Some firms, Wayne says, rotate associates through a number of specialty departments, especially in summer programs. “Summer students have more leverage because the firm is still in a marketing or sales mode with them,” she says. “Or the firm will have a way to take work from a variety of places” so associates gain different work experiences.

Sometimes pigeonholing can be counterintuitive: Though one may reason an associate at a smaller firm would get to perform a variety of tasks because there are only so many lawyers to draw upon, and one at a larger firm could get lost in the shuffle, Wayne says the opposite is more likely.

“Smaller firms have a smaller array of practice areas, and so you may get tied to a particular partner very early,” she says. “In a larger firm you may have an opportunity to go to someone and say, ‘Look, I’ve been doing this and I’m really interested in doing something else.’ They’ll work with you if they want to keep you.”

Associates who decide not to rock the boat early on may be positioning themselves for a lateral move, Wayne says. “That’s usually when a person will start looking for another job, because people who move from law firm to law firm often do it to get into another department.”

Wayne says the pigeonholed associate’s best move may be to talk to someone in the firm responsible for career development, or someone the associate feels comfortable talking to.

“It makes no sense to continue working on something you’re not enjoying and not learning in anymore.”

ONE FIRM’S WAY

Anita Meiklejohn, a principal with Fish & Richardson in Boston, is responsible for the firm’s nationwide associate evaluation program. “Our firm has a variety of practice areas, such as litigation, patent counseling, trademark and entertainment law,” she says. “People often come to us with a strong preference to work in one area, and we do accommodate that, but people do change their practice, so after a couple of years they might be more interested in trademark or regulatory law, and we try hard to get them work in that area.”

Fish & Richardson has twice-yearly reviews for associates, and Meiklejohn says it’s a time “to do some soul searching about what they’re doing and whether they’re happy doing it.

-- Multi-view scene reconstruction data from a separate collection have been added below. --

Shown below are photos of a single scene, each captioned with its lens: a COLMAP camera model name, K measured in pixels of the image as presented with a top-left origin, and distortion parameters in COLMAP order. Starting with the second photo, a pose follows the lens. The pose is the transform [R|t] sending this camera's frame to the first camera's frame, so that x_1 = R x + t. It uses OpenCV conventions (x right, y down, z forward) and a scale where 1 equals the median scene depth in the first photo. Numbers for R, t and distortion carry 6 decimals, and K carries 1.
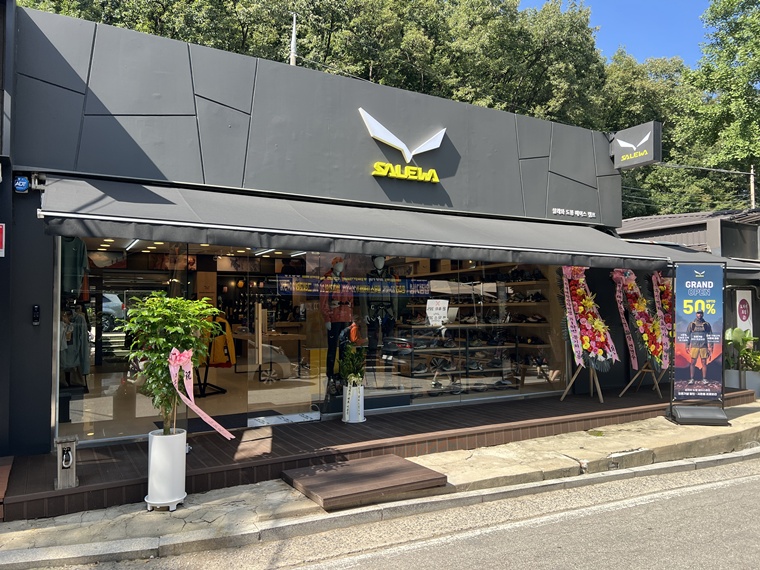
lens RADIAL K [[581.5, 0, 380.2], [0, 581.5, 289.0], [0, 0, 1]] dist [0.029252, -0.029550]
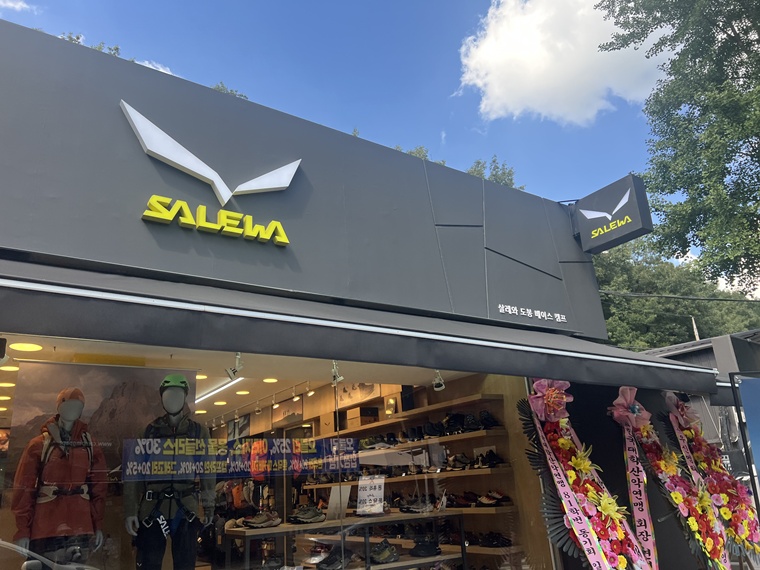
lens RADIAL K [[581.5, 0, 374.7], [0, 581.5, 284.1], [0, 0, 1]] dist [0.029252, -0.029550]
pose [[0.996498, -0.027650, 0.078913, 0.122409], [0.050067, 0.953171, -0.298259, 0.017286], [-0.066971, 0.301165, 0.951217, 0.434924]]
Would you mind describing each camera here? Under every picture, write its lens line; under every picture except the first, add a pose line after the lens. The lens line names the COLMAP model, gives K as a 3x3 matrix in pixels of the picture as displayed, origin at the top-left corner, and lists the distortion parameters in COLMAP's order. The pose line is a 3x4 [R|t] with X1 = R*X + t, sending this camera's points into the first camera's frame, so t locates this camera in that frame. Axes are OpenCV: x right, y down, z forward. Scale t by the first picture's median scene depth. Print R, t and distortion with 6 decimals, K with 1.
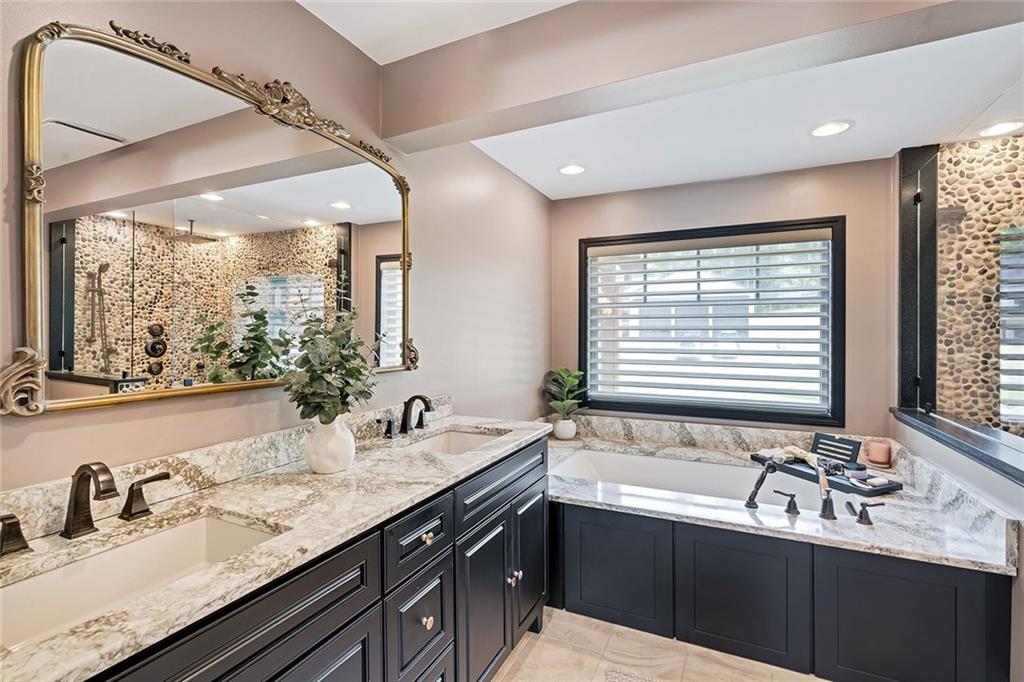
lens RADIAL K [[479.2, 0, 519.6], [0, 479.2, 332.1], [0, 0, 1]] dist [0.005652, 0.004092]
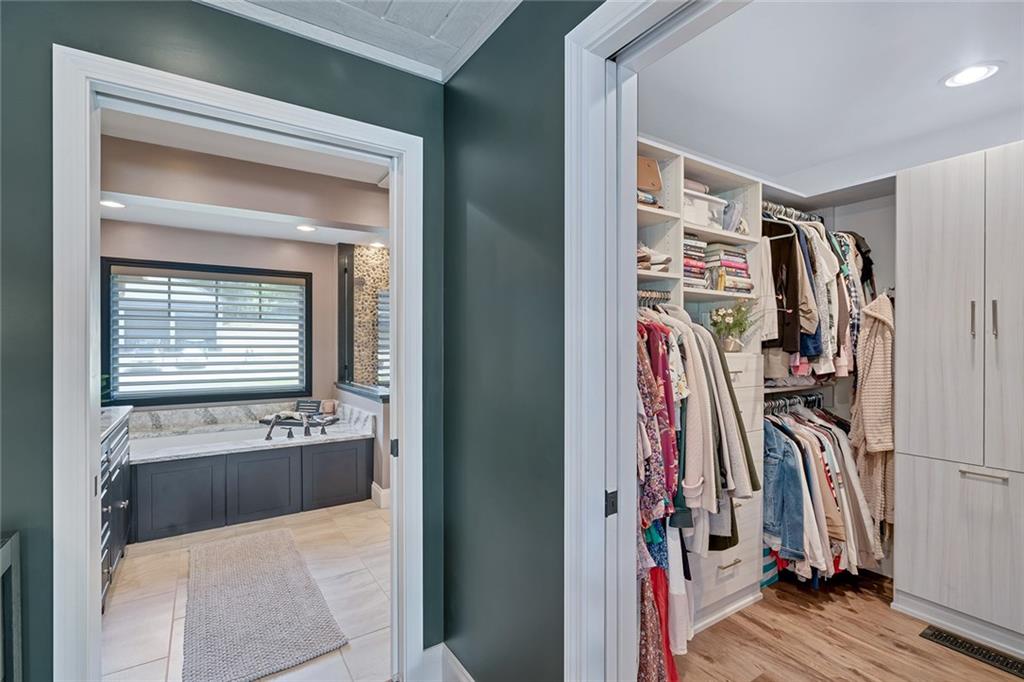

But we have people come to us through­out the year and say they want to do other kinds of work. We have group leaders at the firm, and when somebody comes to them and says they want to branch out, the group leader is supposed to help foster relationships with people who can help them.

“But you have to work at it,” she adds. “You can’t just wave a wand. It takes a real team effort to make it happen.”

Then again, some associates say pigeonholing is not a problem but instead part of being an attorney and proving one’s value to the firm and the client.

“I think it is amusing that people think of being pigeonholed necessarily as a bad thing,” said a poster to AbovetheLaw.com. “What is pigeonholed to one is specialization to another.

“Remember, it is better to be an expert in one special­ty rather than a jack-of-all-trades.”